The cardinal of grief was set in his belief he'd be saved
From the grave
The weaver in the web that he made

The high priest took a blade
To bless the ones that prayed
And all obeyed

The messenger of fear is slowly growing, nearer to the time
A sign
The weaver in the web that he made

A bishops rings a bell
A cloak of darkness fell across the ground
Without a sound

The silent choir sing and in their silence
Bring jaded sound, harmonic ground
The weaver in the web that he made


- "Mass" - music and lyrics by Keith Emerson & Greg Lake 

A stitch in time

Elsewhere I have waxed lyrical about the working of thread into fine material as a most appropriate metaphor for the creative process. A finely crafted tapestry may be the outcome. Fifty years ago another tapestry was stitched, one of word and music; fine threads with names like “Will you love me tomorrow”, “It’s too late”, “I feel the earth move”, “You’ve got a friend”; all brought together to produce a work of beauty – Carol King’s “Tapestry”. Reluctantly I give away my years, when I say how much this album meant to me as a young thing. May I say very young! And to mitigate more, perhaps my recollections are from a time just a little after its first release.

In the above linked tribute in The Guardian, beyond the artistry of the music and lyrics, Rickie Lee Jones mentions the cover (here’s a Wiki link, as the copyright on the artwork seems unclear), and I too have it etched upon my brain – barefooted, jeans clad, long locks, the direct gaze that seems to say politely but firmly “I have to get back to my work!”. A window seat seemed to me one of the higher forms of luxury. Looking at it again, the vinyl of days gone by replaced with a CD picked up along the way, I see my memory deceived just a little because for some reason I remember a guitar and not a cat. King’s cat was named Telemachus. Penelope it was who weaved and weaved as she awaited Odysseus’ return, defending with her wits and industry the honour of her son and family.

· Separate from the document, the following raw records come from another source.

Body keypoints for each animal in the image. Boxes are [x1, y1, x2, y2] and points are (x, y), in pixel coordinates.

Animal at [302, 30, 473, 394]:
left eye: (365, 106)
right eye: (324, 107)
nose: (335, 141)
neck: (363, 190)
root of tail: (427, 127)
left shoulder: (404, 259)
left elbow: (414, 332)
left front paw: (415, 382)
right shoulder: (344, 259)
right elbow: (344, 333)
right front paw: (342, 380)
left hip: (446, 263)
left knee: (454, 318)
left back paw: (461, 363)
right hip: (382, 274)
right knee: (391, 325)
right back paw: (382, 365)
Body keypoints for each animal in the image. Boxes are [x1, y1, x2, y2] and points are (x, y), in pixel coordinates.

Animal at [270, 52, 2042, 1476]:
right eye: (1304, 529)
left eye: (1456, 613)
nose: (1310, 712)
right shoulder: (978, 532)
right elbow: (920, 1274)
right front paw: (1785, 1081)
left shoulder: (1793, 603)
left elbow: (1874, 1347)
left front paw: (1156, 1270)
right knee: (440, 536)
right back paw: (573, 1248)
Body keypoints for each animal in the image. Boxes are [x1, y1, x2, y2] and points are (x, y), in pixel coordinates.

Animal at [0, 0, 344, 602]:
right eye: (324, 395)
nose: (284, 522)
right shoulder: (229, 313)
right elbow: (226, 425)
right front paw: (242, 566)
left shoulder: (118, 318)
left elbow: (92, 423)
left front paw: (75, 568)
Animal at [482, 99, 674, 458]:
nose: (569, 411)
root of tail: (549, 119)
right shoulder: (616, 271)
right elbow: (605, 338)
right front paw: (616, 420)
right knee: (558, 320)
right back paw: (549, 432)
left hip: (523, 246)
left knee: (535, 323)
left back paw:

Carole King – It’s Too Late (BBC In Concert, February 10, 1971)

Carole King’s work is on Spotify and most every other platform, and here is her official website with, amongst other things, announcements around and about the anniversary – which includes the release on YouTube of videos (see above) from the BBC studio concert given shortly after “Tapestry” came out.

A life being lived

“Tom Stoppard – A Life” by Hermione Lee, pub. Knopf, 2021

I would not necessarily seek out a biography of Tom Stoppard, renowned as he may be and as interesting as his life has been and is (and tragically more so than even he realised for a long time); but when the biographer is Hermione Lee one’s curiosity must be piqued, and for reasons as noted in this very good piece in The New York Times in anticipation of the forthcoming release of Tom Stoppard – A Life in the United States. Firstly, while she has previously brought her craft only to women and secondly, only to the dead; Stoppard doesn’t fit the bill on either of those counts. It should also be said Stoppard pointedly sought out Lee, and not just because she is the best, but because he wanted it to be read – which sort of suggests he may have been thinking of a reader like me.

The NYT piece is about the Stoppard work to be sure, but more generally it is also very enlightening about Hermione Lee’s way of telling a life – ways (pl.) really, because for each she works at adopting a voice particular to that of her subject. The book has actually been out for some time in the UK, and this review in The Guardian is well worth a read.

Virginia & Vita

A pre-publication extract in The Guardian drawn from Alison Bechdel’s introduction, alerts me to Love Letters: Vita and Virginia by Virginia Woolf and Vita Sackville-West, published by Vintage (Penguin) on 4 February.

“Love Letters: Vita and Virginia”,
Vintage Classics, 2021

As things will have it, I am deep in Volume Three of Woolf’s diary, and therefore in the period when Virginia’s first tentative interest in Vita is beginning to evolve into something more. And though I have read some of these letters in the past in other collections, brought together and standing alone, this very affordable little tome is a must have!